The Japanese have found a way to mark the nematode neurons

A few weeks ago, we published an article describing the work of American scientists who were able to map a Drosophila brain. It took 12 years and $ 40 million, but the result was worth it, because this project allows you to better understand how the nervous system of living organisms works.

Now it became known about an interesting project by Japanese scientists who learned to label neurons of Caenorhabditis elegans nematodes. These are worms whose nervous system consists of only 302 neurons, so monitoring their work is much easier than in the case of more complex living organisms.

Japanese were able to bring out wormswhose nervous system expresses a specific set of markers. In addition, an algorithm has been developed that tracks the work of worm neurons, identifying the activity of individual cells in a semi-automatic mode. Unfortunately, even in the case of these simple living organisms, it was not possible to determine all the neurons involved in the life of the worm.

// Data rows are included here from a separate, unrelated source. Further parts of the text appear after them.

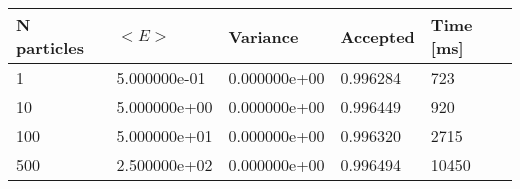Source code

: \begin{table}[h!]
\begin{tabular}{|l|l|l|l|l|}
\hline 
N particles & $<E>$ & Variance & Accepted & Time [ms]\\ 
 \hline 
1 & 5.000000e-01 & 0.000000e+00 & 0.996284 & 723 \\ \hline 
10 & 5.000000e+00 & 0.000000e+00 & 0.996449 & 920 \\ \hline 
100 & 5.000000e+01 & 0.000000e+00 & 0.996320 & 2715 \\ \hline 
500 & 2.500000e+02 & 0.000000e+00 & 0.996494 & 10450 \\ \hline 
\end{tabular}
\label{i:a1} 
\end{table}
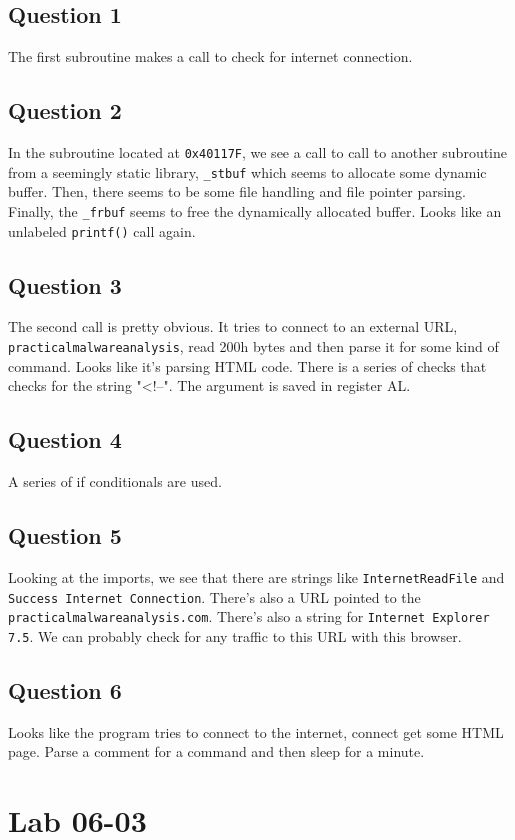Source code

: \documentclass[11pt]{article}
\begin{document}
\subsection{Question 1}
\label{sec-3-1}
The first subroutine makes a call to check for internet connection.    
\subsection{Question 2}
\label{sec-3-2}
In the subroutine located at \texttt{0x40117F}, we see a call to call to another
subroutine from a seemingly static library, \texttt{\_stbuf} which seems to allocate
some dynamic buffer. Then, there seems to be some file handling and file
pointer parsing. Finally, the \texttt{\_frbuf} seems to free the dynamically
allocated buffer.  Looks like an unlabeled \texttt{printf()} call again.
\subsection{Question 3}
\label{sec-3-3}
The second call is pretty obvious. It tries to connect to an external URL,
\texttt{practicalmalwareanalysis}, read 200h bytes and then parse it for some kind
of command. Looks like it's parsing HTML code. There is a series of checks
that checks for the string "<!--".  The argument is saved in register AL.
\subsection{Question 4}
\label{sec-3-4}
A series of if conditionals are used.
\subsection{Question 5}
\label{sec-3-5}
Looking at the imports, we see that there are strings like \texttt{InternetReadFile}
and \texttt{Success Internet Connection}. There's also a URL pointed to the
\texttt{practicalmalwareanalysis.com}. There's also a string for \texttt{Internet Explorer
7.5}. We can probably check for any traffic to this URL with this browser. 
\subsection{Question 6}
\label{sec-3-6}
Looks like the program tries to connect to the internet, connect get some
HTML page. Parse a comment for a command and then sleep for a minute.
\section{Lab 06-03}
\label{sec-4}
\end{document}
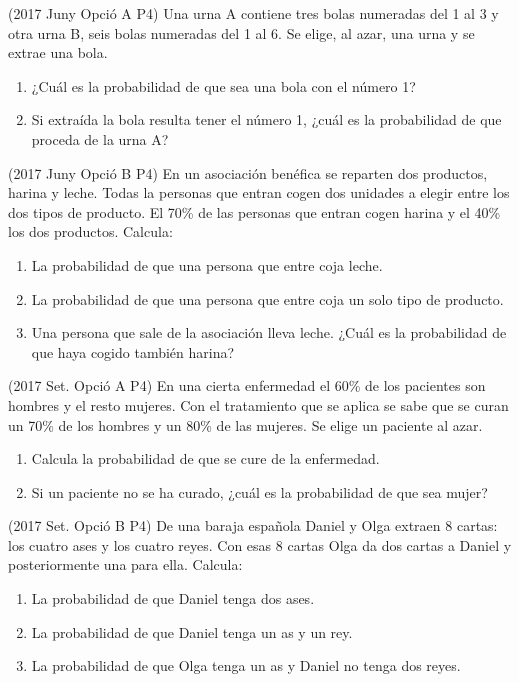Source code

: \item (2017 Juny Opció A P4) Una urna A contiene tres bolas numeradas del 1 al 3 y otra urna B, seis bolas numeradas del 1 al 6. Se elige, al azar, una urna y se extrae una bola.
\begin{enumerate}
 \item ¿Cuál es la probabilidad de que sea una bola con el número 1?
 \item Si extraída la bola resulta tener el número 1, ¿cuál es la probabilidad de que proceda de la urna A?
\end{enumerate}

\item (2017 Juny Opció B P4) En un asociación benéfica se reparten dos productos, harina y leche. Todas la personas que entran cogen dos unidades a elegir entre los dos tipos de producto. El 70\% de las personas que entran cogen harina y el 40\% los dos productos. Calcula:
\begin{enumerate}
 \item La probabilidad de que una persona que entre coja leche.
 \item La probabilidad de que una persona que entre coja un solo tipo de producto.
 \item Una persona que sale de la asociación lleva leche. ¿Cuál es la probabilidad de que haya cogido también harina?
\end{enumerate}

\item (2017 Set. Opció A P4) En una cierta enfermedad el 60\% de los pacientes son hombres y el resto mujeres. Con el tratamiento que se aplica se sabe que se curan un 70\% de los hombres y un 80\% de las mujeres. Se elige un paciente al azar.
\begin{enumerate}
 \item Calcula la probabilidad de que se cure de la enfermedad.
 \item Si un paciente no se ha curado, ¿cuál es la probabilidad de que sea mujer?
\end{enumerate}

\item (2017 Set. Opció B P4) De una baraja española Daniel y Olga extraen 8 cartas: los cuatro ases y los cuatro reyes. Con esas 8 cartas Olga da dos cartas a Daniel y posteriormente una para ella. Calcula:
\begin{enumerate}
 \item La probabilidad de que Daniel tenga dos ases.
 \item  La probabilidad de que Daniel tenga un as y un rey.
 \item  La probabilidad de que Olga tenga un as y Daniel no tenga dos reyes.
\end{enumerate}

But most of the neurons were able to identify. C. elegans is an excellent option for tracking the operation of both individual neurons and the entire network. Scientists have compiled a model of the worm’s nervous system, tracking individual neurons.

Interestingly, in adult worms, the location of individual neurons may differ. In young individuals, the difference is not too significant, but in adult nematodes, yes, so the process of identifying nerve cells is complicated. However, scientists were able to visualize the work of the entire nervous system of the worm, including the state of rest and movement.

In order to determine which neurons are responsible for what, scientists decided to use specific markers. But they do not give a complete picture, since such a method is only suitable for monitoring the operation of individual subsystems. Too many individual markers must be used to identify each individual cell.

The project was launched by Fuhui Long, who managed to compile a 3D atlas of nematode larvae. They noted the location of 357 of the 558 cells of the worm, as well as possible location options. But neurons of the head nerve node are not described. The reason is that their density exceeds the indicator admissible for modern monitoring methods.

Therefore, scientists decided to create a new set of identifiers. In order to get out of the situation, the Japanese identified certain promoters with special fluorescent labels. A promoter is a specific region of DNA that is used as the start of transcription. Different cells are characterized by different promoters. If desired, you can use fluorescent proteins that work when the expression of a certain promoter.

Scientists decided to choose this particular method in order to evaluate the principle of operation of the nervous system of nematodes. Thus, specialists monitored the expression of 35 different promoters in the nerve cells of 311 worms. After that, the scientists decided to compare the locations of the same cells in different worms. Cells that can be placed in the worm’s body in different ways have been isolated.

The final stage of the project was the isolation of three promoters responsible for the work of a large number of cells, and then the binding of cells to fluorescent cells, which made it possible to determine the optimal number of nerve cells in the nematode.

In addition, scientists were able to create an automated algorithm for detecting neurons of a new line of C. elegans. It compares the expression of isolated markers and the position of nematode nerve cells. If necessary, you can adjust the definition of neurons manually.

As a result, the specialists were able to determine the majority of neurons in the upper part of the worm’s body by the expression pattern. The position of the cells, as it turned out, is unstable, but scientists have identified pairs of cells that are often in the body of the worm nearby, so you can identify patterns of cell location.

As a result, scientists created an algorithm that correctly determined active neurons. The accuracy was about 78%. True, some cells remained unidentified, they are not in the atlases. Some cells were generally found only in the bodies of a very small number of nematodes.

In the near future, scientists are going to study a much larger number of individuals. Regular experiments will reveal specific promoters and supplement the database of markers of finished worm cells.